Margin Pool
Learn how Margin Pool component is specified, and why it's integral part of the margin system on Gamma Options
Last updated
Learn how Margin Pool component is specified, and why it's integral part of the margin system on Gamma Options
Last updated
The Margin Pool component in Gamma Options facilitates the borrowing and lending operations required to support margin trading. Its primary objective of this component is to offer a secure and dynamic environment where liquidity can be borrowed from lenders and utilized by traders and LPs.
Lenders supply assets to the Margin Pool to provide liquidity for margin trading. In return, they profit through accrued interest on their deposits. Given the platform's risk-managed approach and rigorous structural design, lending in Gamma Options offers an attractive low-risk avenue for asset growth.
Traders and liquidity providers (LPs) actively borrow funds from the Margin Pool to leverage their trading positions. In return for accessing this liquidity, they pay an interest rate, directly benefiting the lenders. This structure ensures that lenders are compensated for providing their assets, fostering a symbiotic relationship between all participants in the Gamma Options ecosystem.
The interest rate within Gamma Options is dynamic, adjusting to the ever-changing market conditions. This ensures fairness and transparency in its financial ecosystem. Notably, Gamma Options stands apart by not extracting any cut from the interest, ensuring maximum returns for the lenders.
Within our system, we distinguish between two interest rates:
Lending rate
Borrowing rate
Before delving deeper, it's essential to clarify three core terms. First, we have the liquidity in the margin pool, representing the total funds available. Next, we have the borrowed funds, indicating the total amount currently loaned out. From these, we derive the utilization rate, which is calculated as borrowed funds divided by liquidity.
The utilization rate becomes the linchpin for determining lending and borrowing rates. The following chart provides a clearer visual representation of how these rates interact with the utilization rate.
The borrowing rate (as seen on the graph above) is a direct function of the utilization rate, where kinks (utilization rate percentages) and slope multiplier coefficients are configurable through governance. The system is set so that the borrowing rate is fixed at 12% while the Margin Pool is in the βsafe zoneβ (between 30% and 80% utilization rate). Breaching an 80% utilization rate starts to represent a risk to the system igniting the exponential growth of the utilization rate.

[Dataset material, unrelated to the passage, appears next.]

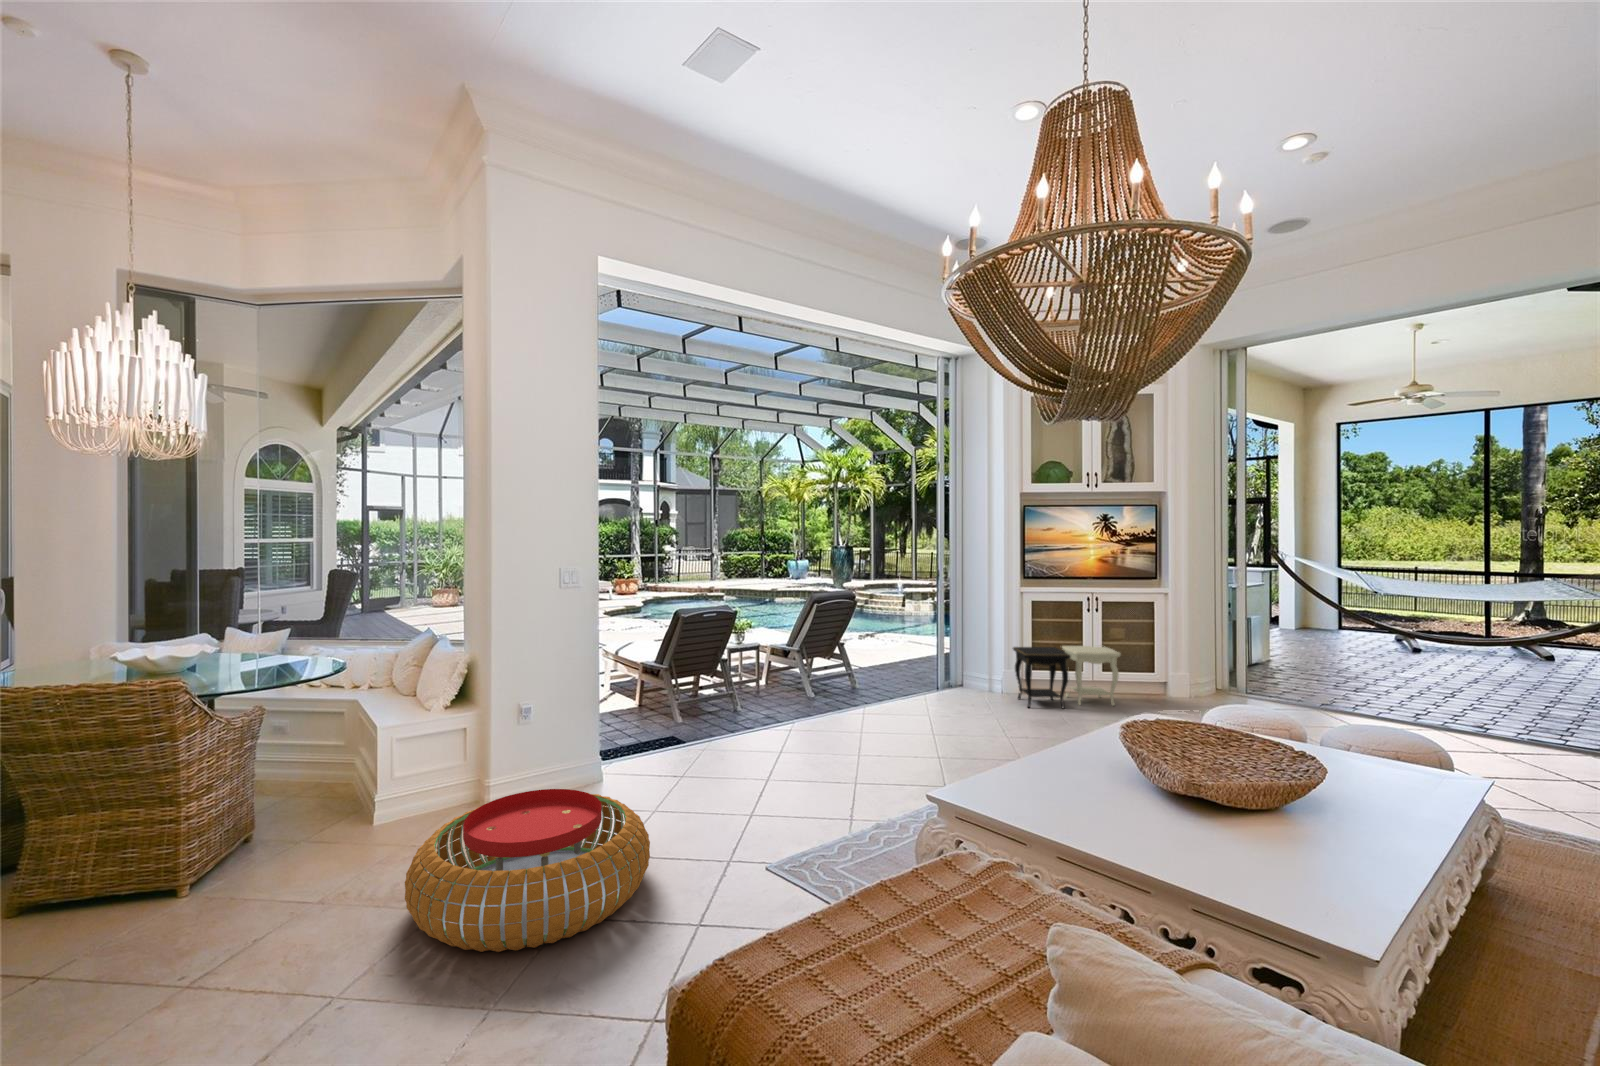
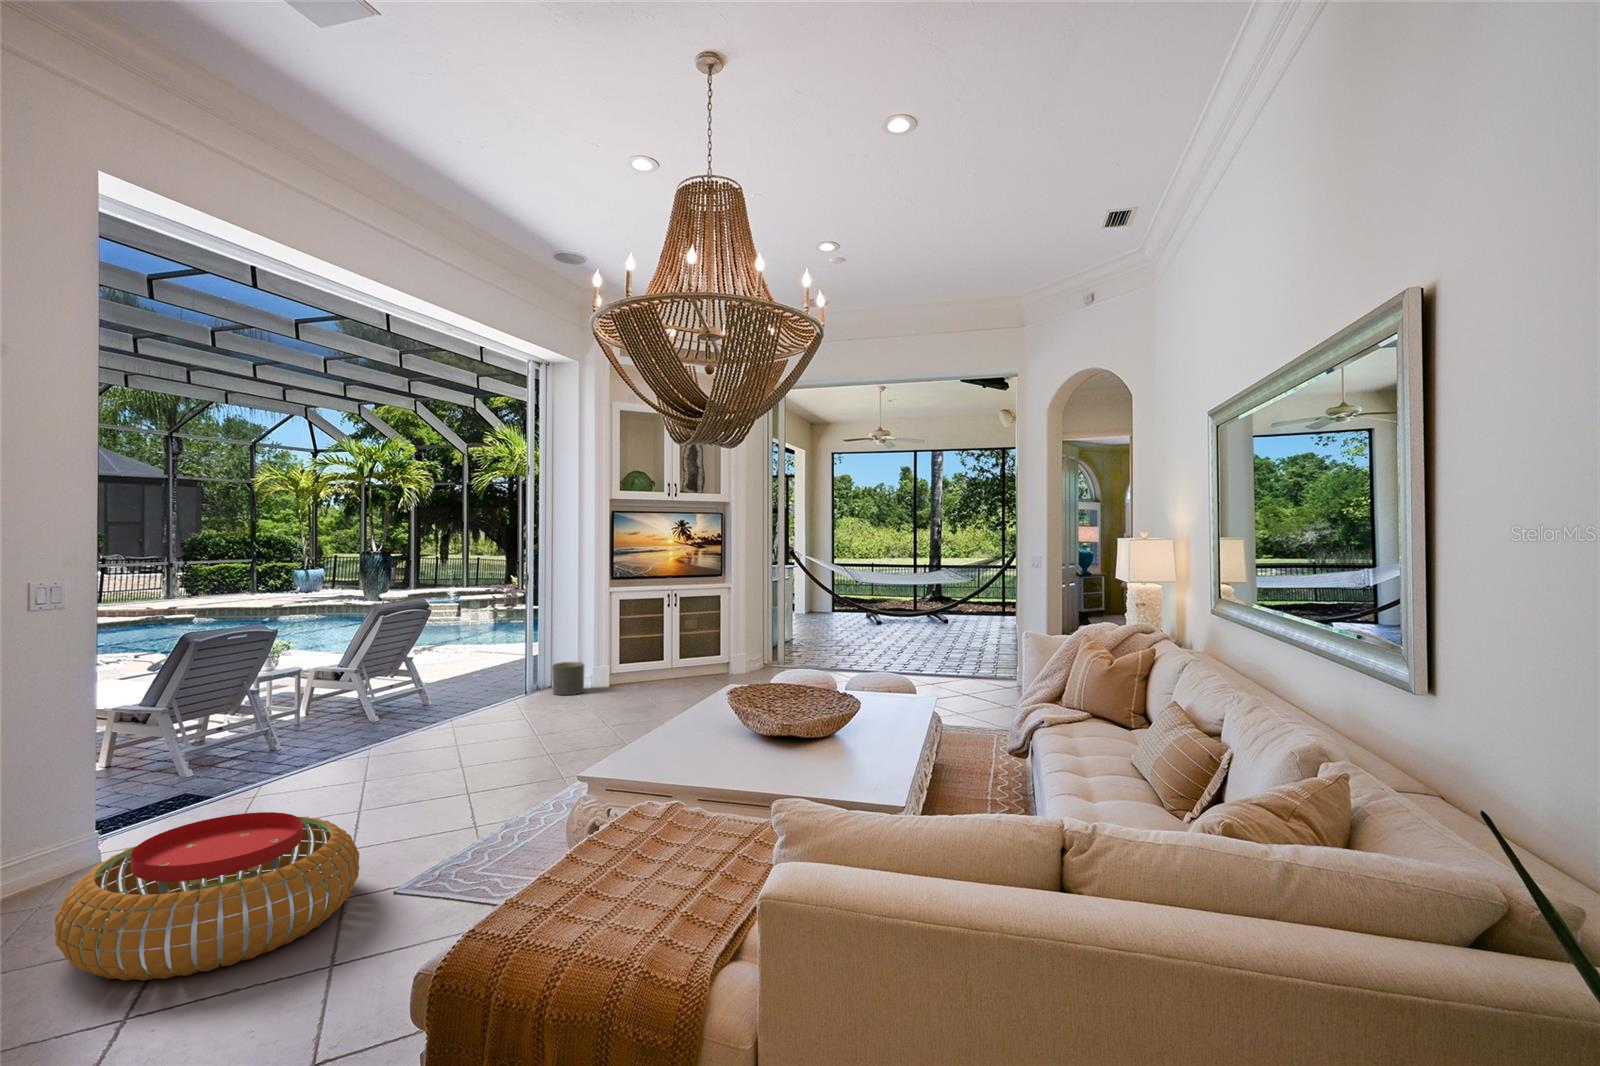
side table: present [1013,646,1121,709] -> none [606,636,698,697]
planter: none [957,662,990,697] -> present [552,662,585,695]

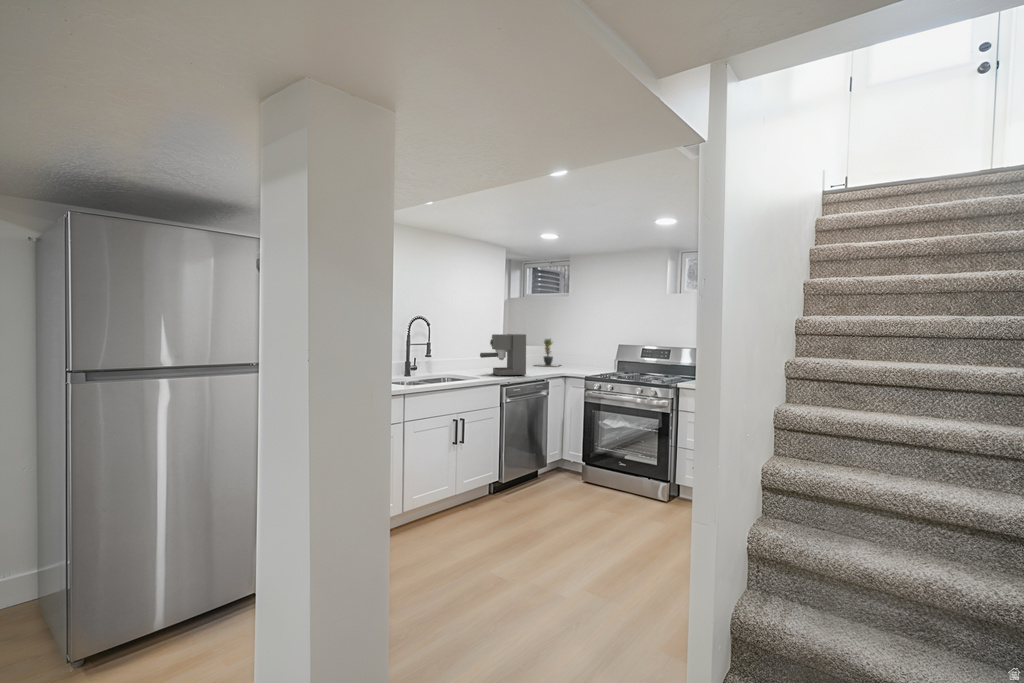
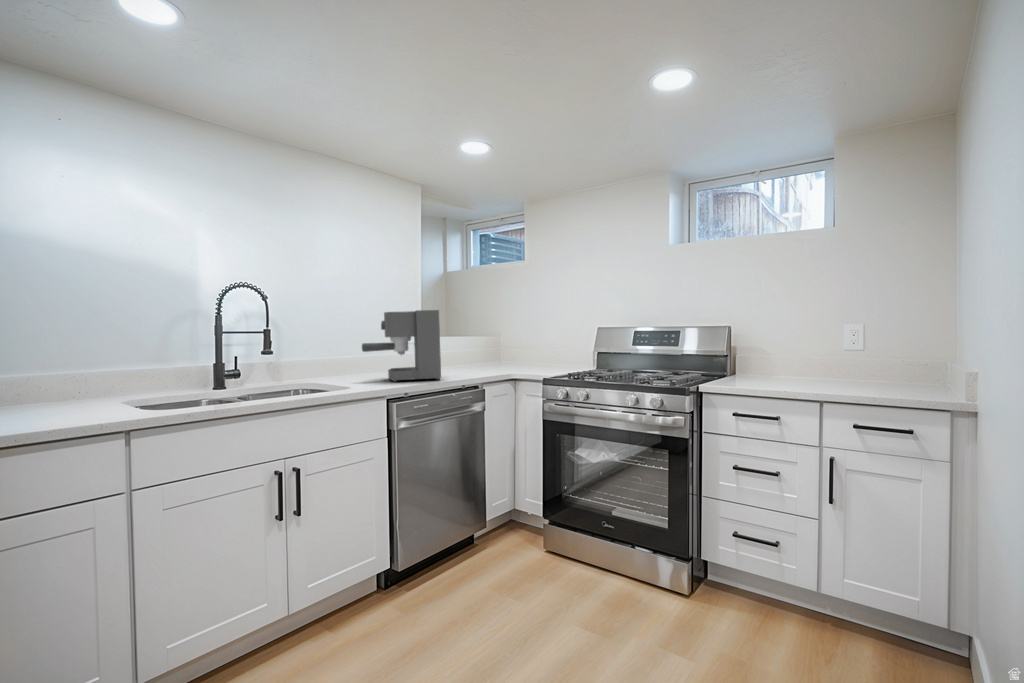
potted plant: present [536,339,559,367] -> none [470,322,515,364]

The lending rate is a direct function of the borrowing rate and the total amount of liquidity in the Margin Pool. The lower the liquidity the higher the lending rate and vice versa.
The determination of both interest rates is intricately tied to the balance of liquidity and borrowing demands in the Margin Pool. As such, users might observe fluctuations in the rate, primarily influenced by the liquidity-to-borrow ratio of the pool (utilization rate). The dynamic interest rate system is set to self-regulate the Margin Pool lent and borrowed amounts through supply/demand. The bigger the demand for loans - the higher the interest rate. The higher the interest rate - the bigger the incentive for lenders to stake in the Margin Pool, and for the borrowers to close out risky positions, reducing the interest rate and keeping the system in equilibrium.
In the event of liquidity scarcity, where lenders cannot immediately withdraw due to all funds being borrowed, they will be compensated with the maximum interest rate until they can access their funds.
Please note that interest rates can go up to 400% as the utilization rate approaches 100%. Such a high borrowing rate incentivizes borrowers to repay their debt, while it also incentivizes lenders to deposit additional funds to the Margin pool.
Lenders can deposit ETH and USDC into the Margin Pool either from their wallets or from their existing Margin Accounts, increasing the pool's liquidity. Depositing funds reduces interest rates, primarily due to the subsequent decrease in the utilization rate.
Lenders can withdraw their deposits to their wallets or their Margin Accounts at any time, provided there are sufficient un-borrowed funds in the Margin Pool.
A limitation is set to avoid a rug-pull event in which lenders withdraw the entire liquidity from the pool: withdrawals that would leave the system with a utilization ratio above the redeem limit are prohibited. At the moment the redeem limit sits at 85% and is configurable through governance.
Traders and LPs can borrow funds from the Margin Pool to engage in margin trading based on their margin requirements and the collateral provided.
Borrowers are responsible for closing their positions and returning borrowed funds to the Margin Pool. The return must include the principal amount and the accumulated interest. Returning borrowed funds is done automatically when positions are closed. In addition, the borrowers can return the entire or part of their debt at any time and avoid or reduce the interest rate.
This technical specification provides a detailed overview of the Margin Pool Component's functionality and operations in the Gamma Options margin system. It is designed to be a guiding document for developers and stakeholders involved in the implementation and management of this component.